### TO DO
Return a copy of each line in the listing that includes the word "will".

### SUPPLIED DATA
•••
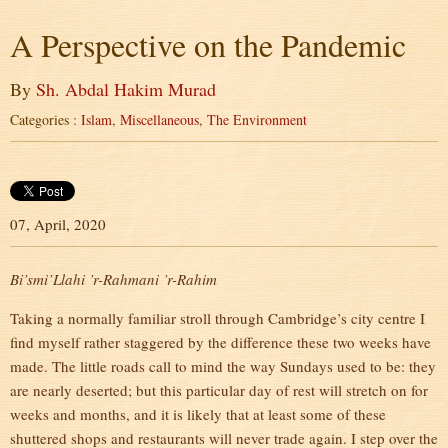
A Perspective on the Pandemic
By
Sh. Abdal Hakim Murad
Categories :
Islam
,
Miscellaneous
,
The Environment
07, April, 2020
Bi’smi’Llahi ’r-Rahmani ’r-Rahim
Taking a normally familiar stroll through Cambridge’s city centre I
find myself rather staggered by the difference these two weeks have
made. The little roads call to mind the way Sundays used to be: they
are nearly deserted; but this particular day of rest will stretch on for
weeks and months, and it is likely that at least some of these
shuttered shops and restaurants will never trade again. I step over the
•••
### SOLUTION TO THIS EXERCISE
are nearly deserted; but this particular day of rest will stretch on for
shuttered shops and restaurants will never trade again. I step over the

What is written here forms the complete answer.